Directions for this task:
Scan the material below for every line with the string "pinky", and copy those lines.

Supplied records:
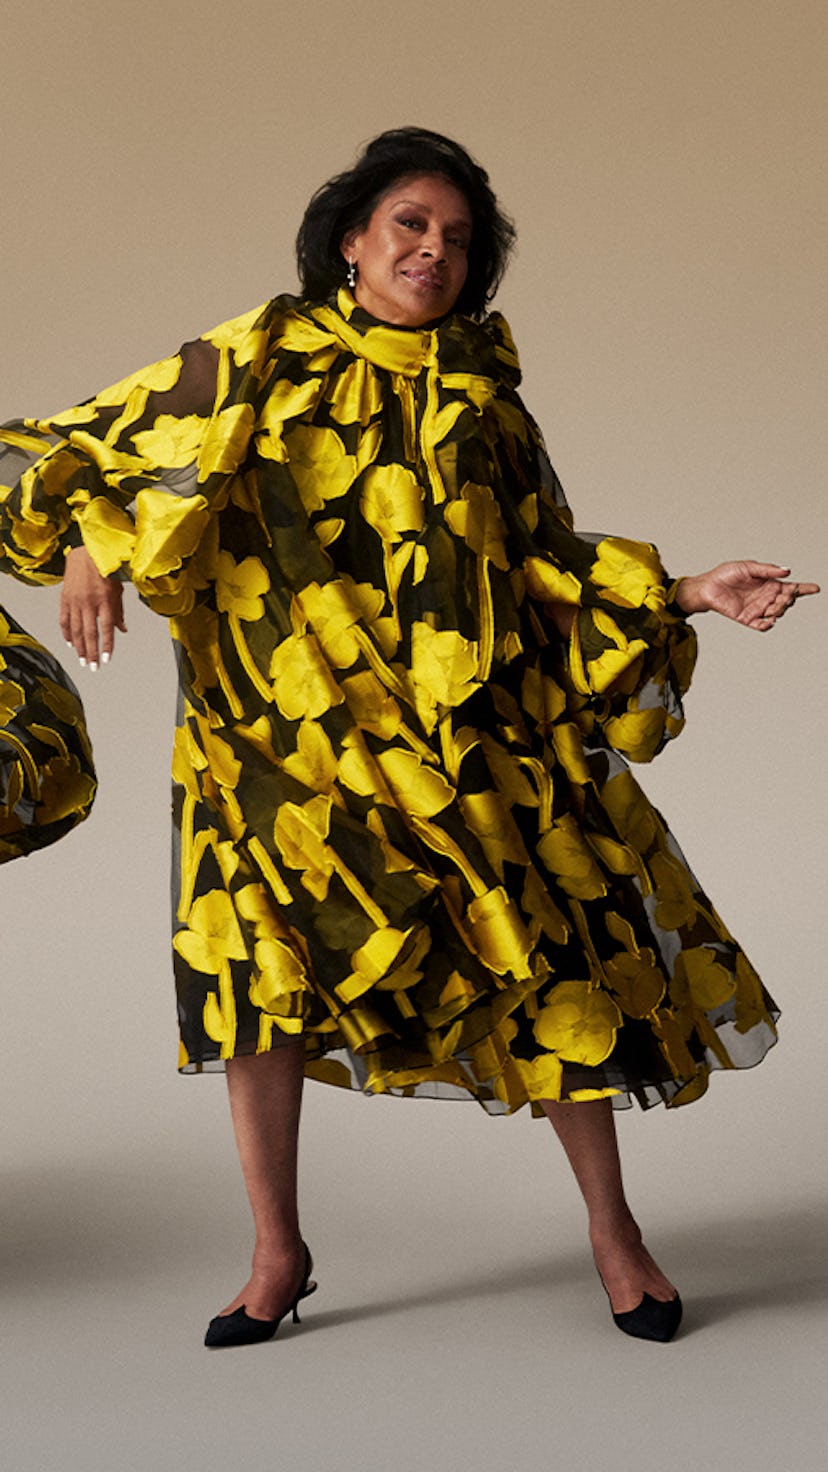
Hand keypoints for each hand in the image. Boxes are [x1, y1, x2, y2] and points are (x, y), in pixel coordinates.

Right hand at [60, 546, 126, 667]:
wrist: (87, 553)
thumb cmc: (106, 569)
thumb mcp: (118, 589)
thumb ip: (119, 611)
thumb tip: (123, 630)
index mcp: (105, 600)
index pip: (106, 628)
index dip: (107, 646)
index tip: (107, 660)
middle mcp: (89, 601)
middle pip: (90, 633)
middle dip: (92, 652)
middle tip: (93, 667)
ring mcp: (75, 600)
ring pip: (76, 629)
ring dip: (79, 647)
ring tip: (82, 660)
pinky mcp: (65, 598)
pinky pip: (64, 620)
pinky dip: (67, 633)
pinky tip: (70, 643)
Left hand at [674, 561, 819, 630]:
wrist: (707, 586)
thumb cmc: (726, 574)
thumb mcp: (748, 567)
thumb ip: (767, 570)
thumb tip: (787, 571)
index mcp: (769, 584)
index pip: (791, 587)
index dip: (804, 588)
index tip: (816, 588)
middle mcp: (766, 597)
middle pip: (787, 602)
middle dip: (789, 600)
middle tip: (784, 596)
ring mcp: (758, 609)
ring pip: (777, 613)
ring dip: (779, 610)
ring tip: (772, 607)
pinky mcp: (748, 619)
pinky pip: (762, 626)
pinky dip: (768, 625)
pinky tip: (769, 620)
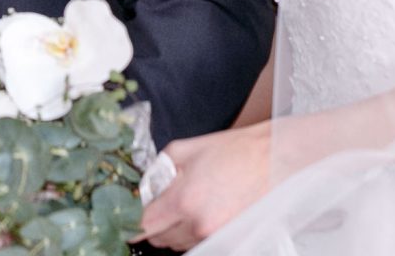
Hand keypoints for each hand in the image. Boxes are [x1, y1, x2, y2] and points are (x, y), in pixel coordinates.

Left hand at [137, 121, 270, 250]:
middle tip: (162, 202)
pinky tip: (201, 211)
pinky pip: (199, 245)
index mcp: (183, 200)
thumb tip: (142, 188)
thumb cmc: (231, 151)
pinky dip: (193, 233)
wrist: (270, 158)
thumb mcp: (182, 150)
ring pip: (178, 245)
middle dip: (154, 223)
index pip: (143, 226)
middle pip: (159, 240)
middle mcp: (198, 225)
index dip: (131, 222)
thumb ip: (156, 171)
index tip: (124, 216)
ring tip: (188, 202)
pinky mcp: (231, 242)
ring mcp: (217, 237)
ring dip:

Result:
pinky mcp: (65, 598)
pinky pip: (64, 620)
pinky dip: (67, 633)
pinky tip: (70, 643)
pinky mcp: (748, 619)
pinky pip: (762, 626)
pinky dip: (768, 625)
pinky tip: (769, 620)
pinky tip: (201, 211)
pinky pip: (199, 245)
pinky dip: (193, 233)
pinky mcp: (231, 242)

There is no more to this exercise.